Rien ne devait être laissé au hasard. Rien.
Il se souvenait encore de ses débuts où, tout naïf qu'il était, il s'était absenté. À son retour, il avait découvert qu'un Hobbit plus motivé que lui avait caché une bouse de vache sous la nappe, l'humiliation avait été totale, tant au point de vue olfactif que du regard de pitié que lui avait lancé un membre du jury qui passait, comme par hasard, à proximité à ce moment-là.
Depuis ce jour, jamais plus il ne s'était laissé prendre. Il avait bien évidemment lancé son enquête pour savoir qui l'avait ridiculisé ainsi. Et l'année suivante, il s'était fait un plaisir de lui lancer un sourire plein de mépris au moment de recevoir son prix.

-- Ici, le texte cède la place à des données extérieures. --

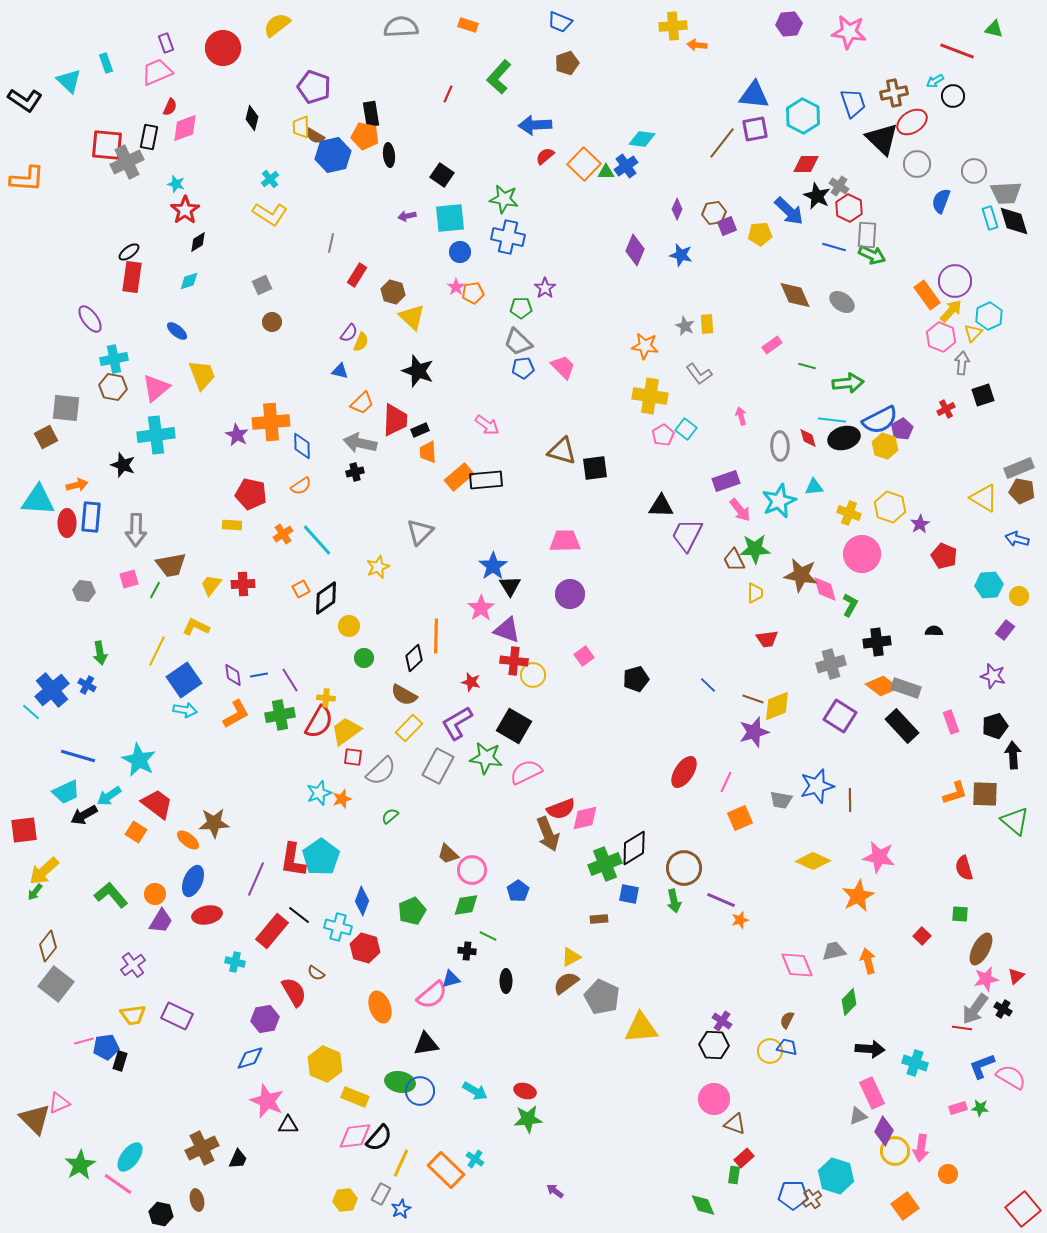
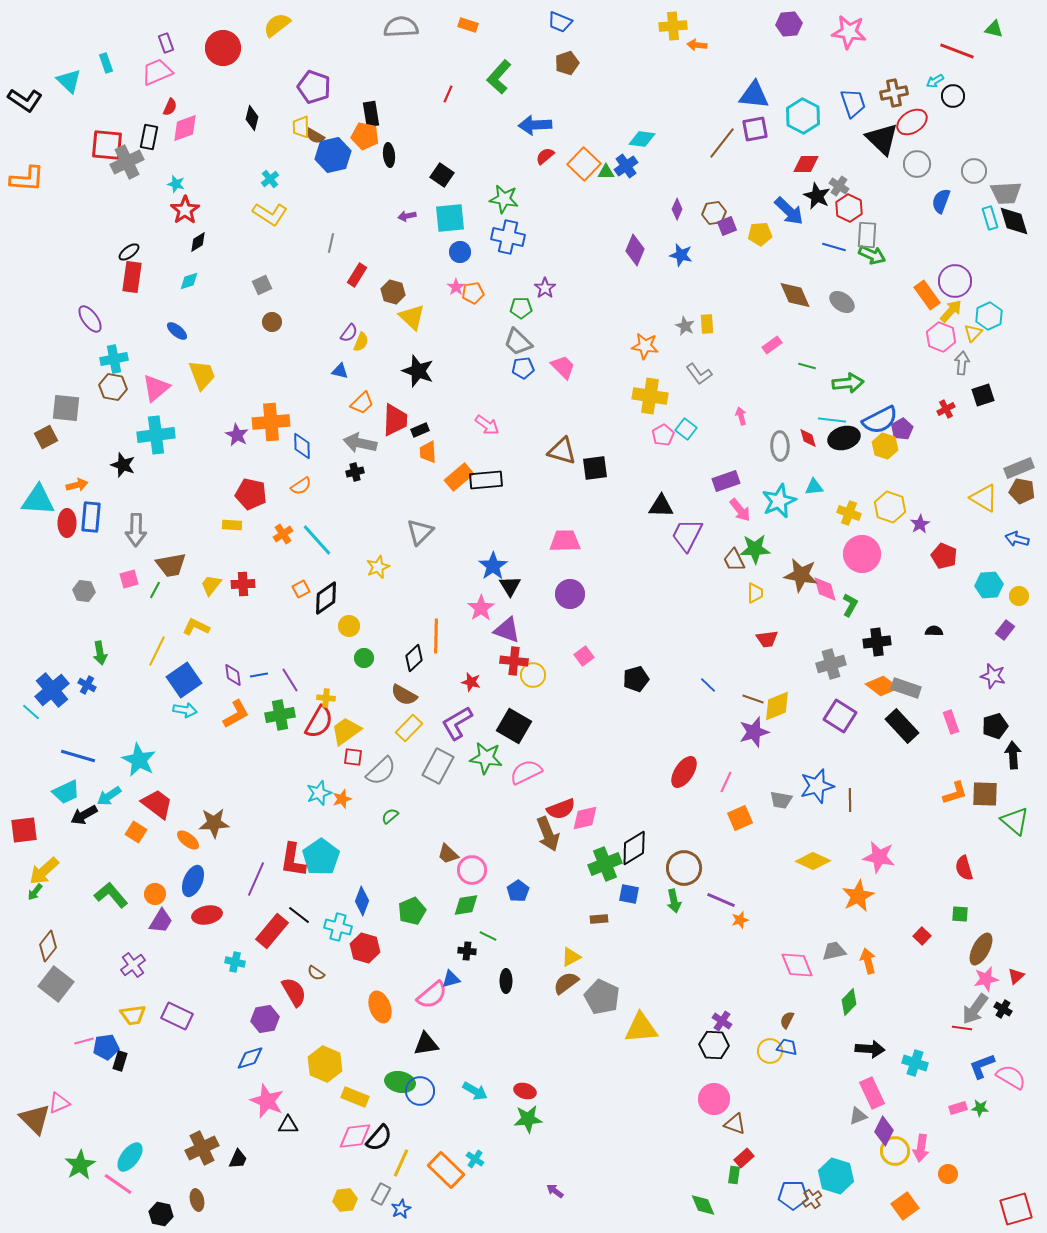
red square at (1023, 1209): moved 7 px left; rotated 24 degrees clockwise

Et celle d'après… toutes celles d'après.
Cette année, il avait opté pour une certaine simplicité. La nappe bleu uni était parfaitement repassée et des boutons de roses y avaient été cousus. Une corbeille de fleurs des champs agrémentait le tout. Le panier d'osier sombre était négligemment, et de manière parfaitement étudiée, entrouvert, laissant apparaître une miche de pain bien cuite et encore chaude qui embaumait. Une terrine de pâté aux morilles était posée juste à côté. Il n'était pas encore temps de sortir la tarte aux légumes et sa petite crème aux herbes, les rillettes de poisson, le plateau de fromages, la salade de fruits, la confiture de baies, la tourte aux framboises et la bouteille de vin de Bree qui lui avait coûté un bras.
Ses deux jeunes cousines – il en avait cinq, mais il n'avait choisi que les plus jolies – prenaient la pose et riaient élégamment à chacune de ses plaisanteries. Leurs tenues étaient impeccables et leurs jolis chapeaux de soleil à rubans mettaient une touche finale à ce plaisant tableau. Edgar aurait aimé ajouter aux deux jeunes filles un faon couché à leurs côtés, mais malgré toute sa détermination, il n'avait pas réussi à en convaincre un seul.

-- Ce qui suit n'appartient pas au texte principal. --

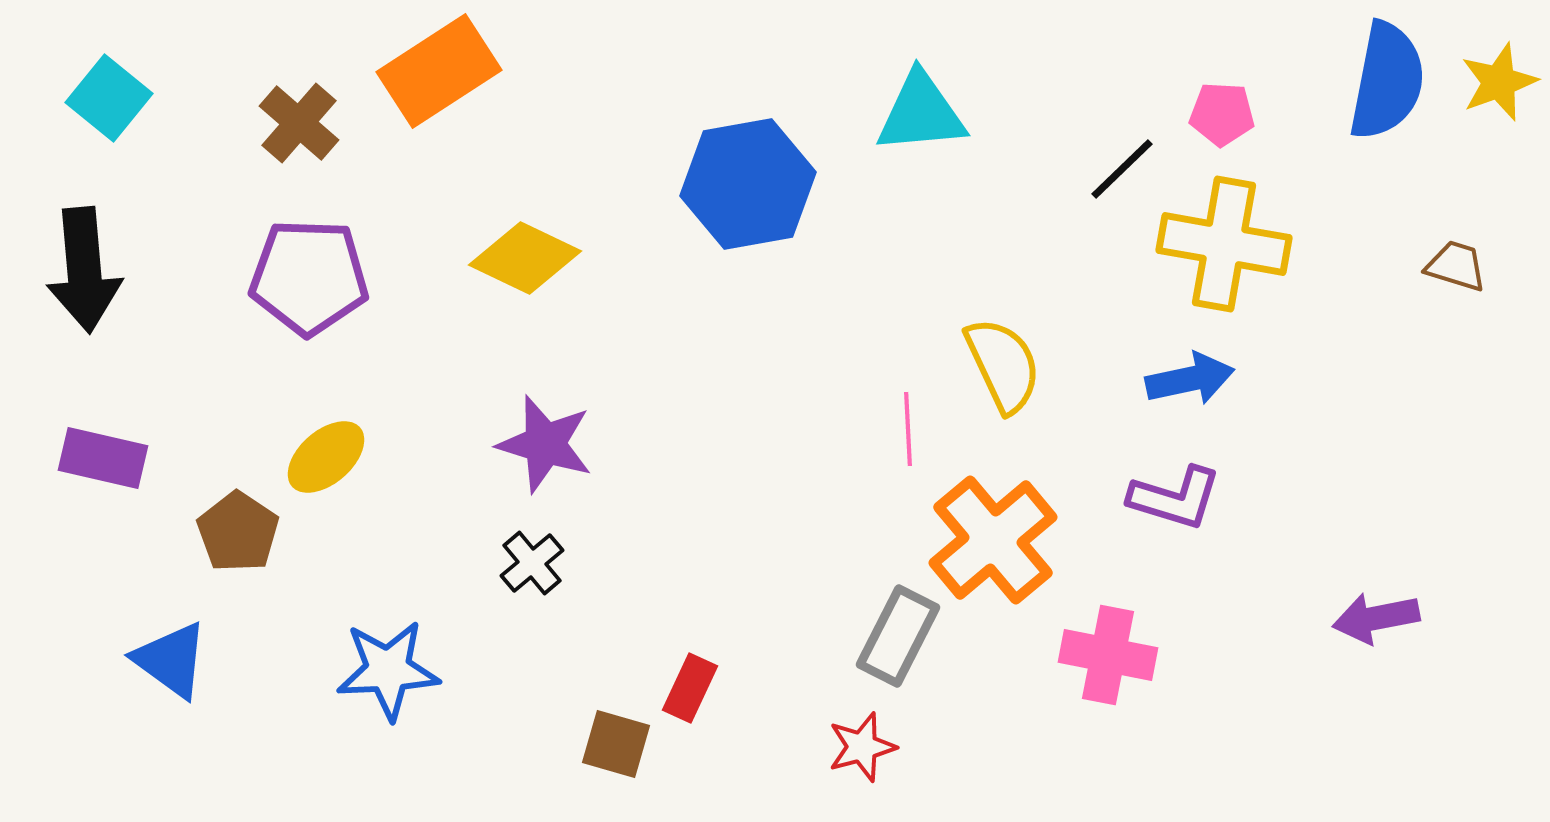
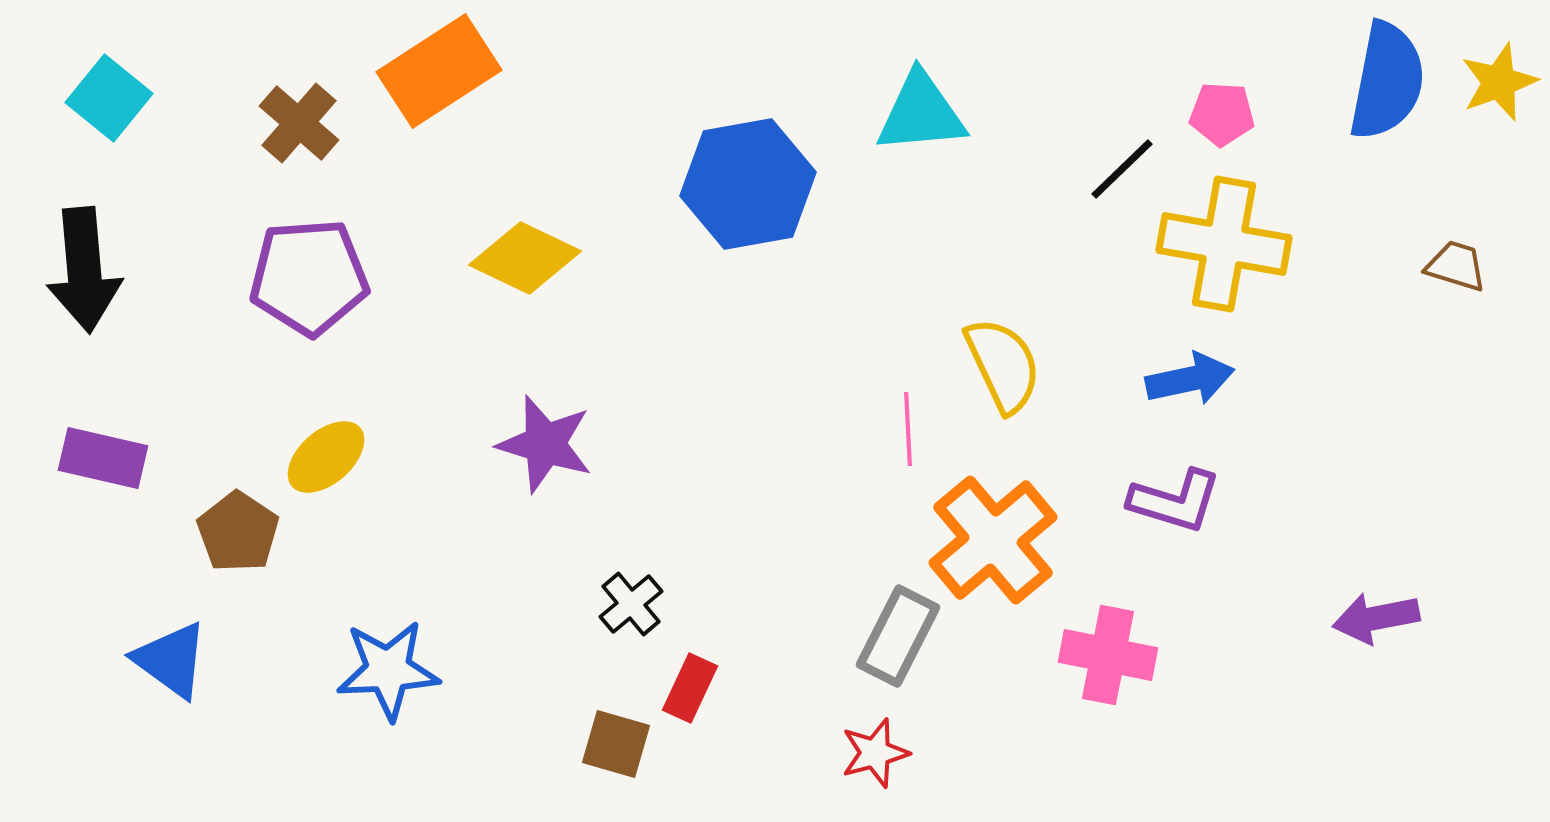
purple pentagon: rotated 6 degrees counterclockwise
purple L-shape: moved 3 px down
black cross: moved 99 px right, 41 px down
red star: moved 13 px right, 6 px down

Son cousin Edmont aurait aimé se joindre à eux mais il était connu pour être l'un des Hobbits les plus laids de sa génération. Et pour Edgar, il était tout bonnement impossible qu'une telle créature vienne troubler le tableau idyllique qu'il présentait. Pourtant, Edgar avait changé d'avis en découvrant l'incroyable talent de son cousin : il sifflait divinement bien. C'est pourquoi, hissé discrètement dans le saule pleureur depuis deux jours avec un peu d'eau et une corbeille de fruits, Edmont imitait le chant des oiseaux pour agrémenter ce parfait déjeuner sur l'herbe d'une musique enchanteresse.
Le jury avait enfin commencé à vadrouiller entre les différents emplacements et il fit signe à Edmont de donner le meilleur de lui-même s'il voulait une part de tarte.
Et plus tard, lorsque madame Bouclebrune commença à crier que son mari avait disparu après s'être aventuré seul dans le bois avoisinant, il n'entendit rien. Il venait de remporter le prix du Meilleur Pique-nique Régional de Comté pour la septième fois consécutive. Avec toute la modestie dont il était capable.